### What you are asked to do
A complete copy of the entries, exactly as written, is the expected result.

### Stored data
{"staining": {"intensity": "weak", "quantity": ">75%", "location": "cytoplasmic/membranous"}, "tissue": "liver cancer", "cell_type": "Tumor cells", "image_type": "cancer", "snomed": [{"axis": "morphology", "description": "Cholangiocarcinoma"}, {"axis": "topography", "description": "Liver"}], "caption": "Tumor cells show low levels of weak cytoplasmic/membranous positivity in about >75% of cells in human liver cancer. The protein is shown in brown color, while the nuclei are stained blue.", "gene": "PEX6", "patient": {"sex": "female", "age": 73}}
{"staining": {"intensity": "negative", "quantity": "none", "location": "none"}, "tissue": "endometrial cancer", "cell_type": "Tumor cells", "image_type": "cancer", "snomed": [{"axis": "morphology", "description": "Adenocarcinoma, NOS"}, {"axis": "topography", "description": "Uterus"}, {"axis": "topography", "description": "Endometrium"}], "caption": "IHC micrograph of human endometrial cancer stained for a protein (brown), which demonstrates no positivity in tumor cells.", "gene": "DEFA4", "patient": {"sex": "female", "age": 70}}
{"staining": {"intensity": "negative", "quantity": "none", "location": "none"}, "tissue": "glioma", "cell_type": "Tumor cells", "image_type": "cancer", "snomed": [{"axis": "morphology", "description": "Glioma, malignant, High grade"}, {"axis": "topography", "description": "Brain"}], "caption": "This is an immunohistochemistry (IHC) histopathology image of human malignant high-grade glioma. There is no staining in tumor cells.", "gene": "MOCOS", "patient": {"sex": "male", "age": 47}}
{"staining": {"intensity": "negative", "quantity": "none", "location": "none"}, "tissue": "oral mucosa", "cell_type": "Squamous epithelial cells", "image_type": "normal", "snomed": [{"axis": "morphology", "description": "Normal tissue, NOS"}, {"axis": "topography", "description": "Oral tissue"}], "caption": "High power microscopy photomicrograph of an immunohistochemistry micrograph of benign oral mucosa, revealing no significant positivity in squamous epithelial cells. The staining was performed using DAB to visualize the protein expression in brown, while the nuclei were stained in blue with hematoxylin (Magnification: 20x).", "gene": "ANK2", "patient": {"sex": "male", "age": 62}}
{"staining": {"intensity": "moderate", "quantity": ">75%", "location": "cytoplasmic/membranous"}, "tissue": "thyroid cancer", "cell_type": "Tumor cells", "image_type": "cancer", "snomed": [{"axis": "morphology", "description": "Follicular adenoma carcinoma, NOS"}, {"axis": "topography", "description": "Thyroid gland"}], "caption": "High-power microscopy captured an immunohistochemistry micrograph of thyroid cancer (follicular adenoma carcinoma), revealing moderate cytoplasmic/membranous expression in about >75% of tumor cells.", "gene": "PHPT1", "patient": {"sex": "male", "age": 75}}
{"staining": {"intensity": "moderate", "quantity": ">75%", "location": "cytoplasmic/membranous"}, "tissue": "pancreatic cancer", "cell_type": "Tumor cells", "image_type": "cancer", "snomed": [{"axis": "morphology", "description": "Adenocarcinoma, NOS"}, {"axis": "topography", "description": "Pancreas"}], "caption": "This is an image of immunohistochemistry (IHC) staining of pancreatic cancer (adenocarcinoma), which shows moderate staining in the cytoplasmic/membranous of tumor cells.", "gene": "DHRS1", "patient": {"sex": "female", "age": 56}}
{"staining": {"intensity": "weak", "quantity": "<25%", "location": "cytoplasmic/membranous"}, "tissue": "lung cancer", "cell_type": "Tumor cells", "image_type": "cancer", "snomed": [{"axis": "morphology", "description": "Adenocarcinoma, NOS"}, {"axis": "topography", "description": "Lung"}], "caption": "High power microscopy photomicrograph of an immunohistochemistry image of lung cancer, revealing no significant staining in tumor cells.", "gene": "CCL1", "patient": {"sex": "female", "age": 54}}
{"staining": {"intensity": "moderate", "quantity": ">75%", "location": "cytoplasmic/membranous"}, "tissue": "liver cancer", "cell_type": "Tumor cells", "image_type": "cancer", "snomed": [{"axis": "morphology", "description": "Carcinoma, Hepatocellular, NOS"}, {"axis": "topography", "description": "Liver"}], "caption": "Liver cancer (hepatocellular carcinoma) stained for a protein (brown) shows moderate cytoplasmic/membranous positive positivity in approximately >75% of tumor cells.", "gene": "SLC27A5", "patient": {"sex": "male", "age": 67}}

### Final answer
{"staining": {"intensity": "weak", "quantity": ">75%", "location": "cytoplasmic/membranous"}, "tissue": "liver cancer", "cell_type": "Tumor cells", "image_type": "cancer", "snomed": [{"axis": "morphology", "description": "Cholangiocarcinoma"}, {"axis": "topography", "description": "Liver"}], "caption": "Tumor cells show low levels of weak cytoplasmic/membranous positivity in about >75% of cells in human liver cancer. The protein is shown in brown color, while the nuclei are stained blue.", "gene": "PEX6", "patient": {"sex": "female", "age": 73}}
{"staining": {"intensity": "negative", "quantity": "none", "location": "none"}, "tissue": "endometrial cancer", "cell_type": "Tumor cells", "image_type": "cancer", "snomed": [{"axis": "morphology", "description": "Adenocarcinoma, NOS"}, {"axis": "topography", "description": "Uterus"}, {"axis": "topography", "description": "Endometrium"}], "caption": "IHC micrograph of human endometrial cancer stained for a protein (brown), which demonstrates no positivity in tumor cells.", "gene": "DEFA4", "patient": {"sex": "female", "age": 70}}
{"staining": {"intensity": "negative", "quantity": "none", "location": "none"}, "tissue": "glioma", "cell_type": "Tumor cells", "image_type": "cancer", "snomed": [{"axis": "morphology", "description": "Glioma, malignant, High grade"}, {"axis": "topography", "description": "Brain"}], "caption": "This is an immunohistochemistry (IHC) histopathology image of human malignant high-grade glioma. There is no staining in tumor cells.", "gene": "MOCOS", "patient": {"sex": "male", "age": 47}}
{"staining": {"intensity": "negative", "quantity": "none", "location": "none"}, "tissue": "oral mucosa", "cell_type": "Squamous epithelial cells", "image_type": "normal", "snomed": [{"axis": "morphology", "description": "Normal tissue, NOS"}, {"axis": "topography", "description": "Oral tissue"}], "caption": "High power microscopy photomicrograph of an immunohistochemistry micrograph of benign oral mucosa, revealing no significant positivity in squamous epithelial cells. The staining was performed using DAB to visualize the protein expression in brown, while the nuclei were stained in blue with hematoxylin (Magnification: 20x).", "gene": "ANK2", "patient": {"sex": "male", "age": 62}}
{"staining": {"intensity": "moderate", "quantity": ">75%", "location": "cytoplasmic/membranous"}, "tissue": "thyroid cancer", "cell_type": "Tumor cells", "image_type": "cancer", "snomed": [{"axis": "morphology", "description": "Follicular adenoma carcinoma, NOS"}, {"axis": "topography", "description": "Thyroid gland"}], "caption": "High-power microscopy captured an immunohistochemistry micrograph of thyroid cancer (follicular adenoma carcinoma), revealing moderate cytoplasmic/membranous expression in about >75% of tumor cells.", "gene": "PHPT1", "patient": {"sex": "male", "age": 75}}
{"staining": {"intensity": "moderate", "quantity": ">75%", "location": "cytoplasmic/membranous"}, "tissue": "pancreatic cancer", "cell_type": "Tumor cells", "image_type": "cancer", "snomed": [{"axis": "morphology", "description": "Adenocarcinoma, NOS"}, {"axis": "topography", "description": "Pancreas"}], "caption": "This is an image of immunohistochemistry (IHC) staining of pancreatic cancer (adenocarcinoma), which shows moderate staining in the cytoplasmic/membranous of tumor cells.", "gene": "DHRS1", "patient": {"sex": "female", "age": 56}}
{"staining": {"intensity": "weak", "quantity": "<25%", "location": "cytoplasmic/membranous"}, "tissue": "lung cancer", "cell_type": "Tumor cells", "image_type": "cancer", "snomed": [{"axis": "morphology", "description": "Adenocarcinoma, NOS"}, {"axis": "topography", "description": "Lung"}], "caption": "High power microscopy photomicrograph of an immunohistochemistry image of lung cancer, revealing no significant staining in tumor cells.", "gene": "CCL1", "patient": {"sex": "female", "age": 54}}
{"staining": {"intensity": "moderate", "quantity": ">75%", "location": "cytoplasmic/membranous"}, "tissue": "liver cancer", "cell_type": "Tumor cells", "image_type": "cancer", "snomed": [{"axis": "morphology", "description": "Carcinoma, Hepatocellular, NOS"}, {"axis": "topography", "description": "Liver"}], "caption": "Liver cancer (hepatocellular carcinoma) stained for a protein (brown) shows moderate cytoplasmic/membranous positive positivity in approximately >75% of tumor cells.", "gene": "SLC27A5", "patient": {"sex": "male", "age": 67}}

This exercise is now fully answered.